After Juilliard, Lodal served as Communications Director for former Governor of Virginia and current US Senator Tim Kaine.

==Film and television career==
Lodal's short film The Locrian Mode (2005) screened at international festivals and was an opening-night selection at the 2006 Beverly Hills Film Festival. He subsequently developed original pilots and features with Warner Bros., F/X, TNT, Fox, Sony Pictures Television, and New Regency.

==Murder In The First==

"There aren't a lot of smart, occult-free crime thrillers this summer, and that makes 'Murder in the First' all the more enjoyable," wrote New York Times critic Alessandra Stanley.

Set in San Francisco, the show follows a single case across an entire season. The series aired for three seasons from June 9, 2014 to September 4, 2016 and is now streaming on Apple TV, YouTube, Amazon Prime and Fandango.

Murder in the First co-created, written, and Executive Produced by Lodal, became a hit over its debut summer, averaging over 5 million viewers a week and dominating summer on-demand numbers for TNT. It was reportedly the most "binged watched" series for Time Warner that summer, which earned the series a second season.

Legendary LA Times TV critic Mary McNamara said in her front-page review of the series, "Let the other shows fiddle with their tonal hemlines, structural silhouettes and genre blends; creators Steven Bochco and Eric Lodal are sticking with the classics, and it's a very good look for summer."

===Style and reception===
Industry coverage has described Lodal's writing as "cinematic" with "moral intensity," combining procedural realism with character-driven subtext. In the Center Maryland interview, Lodal discussed approaching scenes "like music," a habit attributed to his formal vocal training.

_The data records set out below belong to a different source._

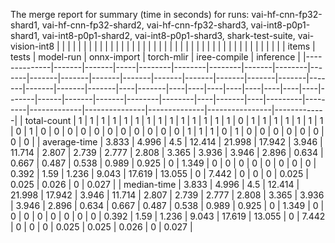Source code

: The merge report for summary (time in seconds) for runs: vai-hf-cnn-fp32-shard1, vai-hf-cnn-fp32-shard2, vai-hf-cnn-fp32-shard3, vai-int8-p0p1-shard1, vai-int8-p0p1-shard2, vai-int8-p0p1-shard3, shark-test-suite, vai-vision-int8
|              |       |       |     |        |        |        |       |        |       |       |       |       |       |       |       |       |       |       |       |       |       |       |    |       |    |    |    |    |    |    |    |    |       |      |       |       |        |        |    |       |    |   items |   tests |   model-run |   onnx-import |   torch-mlir |   iree-compile |   inference |
|--------------|-------|-------|-----|--------|--------|--------|-------|--------|-------|-------|-------|-------|-------|-------|-------|-------|-------|-------|-------|-------|-------|-------|----|-------|----|----|----|----|----|----|----|----|-------|------|-------|-------|--------|--------|----|-------|----|---------|---------|-------------|---------------|--------------|----------------|-------------|
| total-count  | 1     | 1     | 1   |  1     |  1     |  1     | 1     |  1     | 1     | 1     | 1     | 1     | 1     | 1     | 0     | 1     | 1     | 1     | 1     | 1     | 1     | 1     |  0 | 1     |  0 |  0 |  0 |  0 |  0 |  0 |  0 |  0 | 0     | 0    | 0     | 1     |  1     |  1     |  0 | 1     |  0 |       0 |       0 |       0     |         0     |        0     |              0 |       0     |
| average-time | 3.833 | 4.996 | 4.5 | 12.414 | 21.998 | 17.942 | 3.946 | 11.714 | 2.807 | 2.739 | 2.777 | 2.808 | 3.365 | 3.936 | 3.946 | 2.896 | 0.634 | 0.667 | 0.487 | 0.538 | 0.989 | 0.925 |  0 | 1.349 |  0 |  0 |  0 |  0 |  0 |  0 |  0 |  0 | 0.392 | 1.59 | 1.236 | 9.043 | 17.619 | 13.055 |  0 | 7.442 |  0 |       0 |       0 |       0.025 |         0.025 |        0.026 |              0 |       0.027 |
| median-time  | 3.833 | 4.996 | 4.5 | 12.414 | 21.998 | 17.942 | 3.946 | 11.714 | 2.807 | 2.739 | 2.777 | 2.808 | 3.365 | 3.936 | 3.946 | 2.896 | 0.634 | 0.667 | 0.487 | 0.538 | 0.989 | 0.925 |  0 | 1.349 |  0 |  0 |  0 |  0 |  0 |  0 |  0 |  0 | 0.392 | 1.59 | 1.236 | 9.043 | 17.619 | 13.055 |  0 | 7.442 |  0 |       0 |       0 |       0.025 |         0.025 |        0.026 |              0 |       0.027 |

==Current and upcoming work==

Lodal has also developed TV series with William Broyles Jr. (Laredo), Stephen Gaghan (Search and Rescue), Michael Eisner (Bel Canto), and Michael De Luca (Simple City), amongst others.

==Kelloff Campaign==
In 2025, 24 years after his last formal political role as Senator Tim Kaine's (VA) first Communications Director, Lodal reentered professional politics when he was named Campaign Chair and Senior Advisor to current Colorado congressional candidate Alex Kelloff and oversaw the launch of his campaign in the highly competitive 3rd District of Colorado, recently held by Lauren Boebert. In explaining Kelloff's run, Lodal was quoted in the Aspen Times, saying, "There's a lack of leadership nationwide, and that's the void Alex is stepping into — not with slogans but with serious ideas and the guts to get things done. He knows the moment, and he's ready to meet it.".

==Personal life==
Lodal divides his time between Aspen, Colorado, New York, NY, Grasse, France and Los Angeles, California. He is the son of Jan Martin Lodal, a former U.S. Principal Deputy Under Secretary of Defense (Policy) and past president of the Atlantic Council, and Elizabeth Lodal, an educator and former principal of Thomas Jefferson High School for Science and Technology, which U.S. News and World Report ranked as the number one high school in America over her tenure. His daughter, Wesley Lodal, is an accomplished singer and musician and middle school student at Aspen Country Day School in Aspen, Colorado.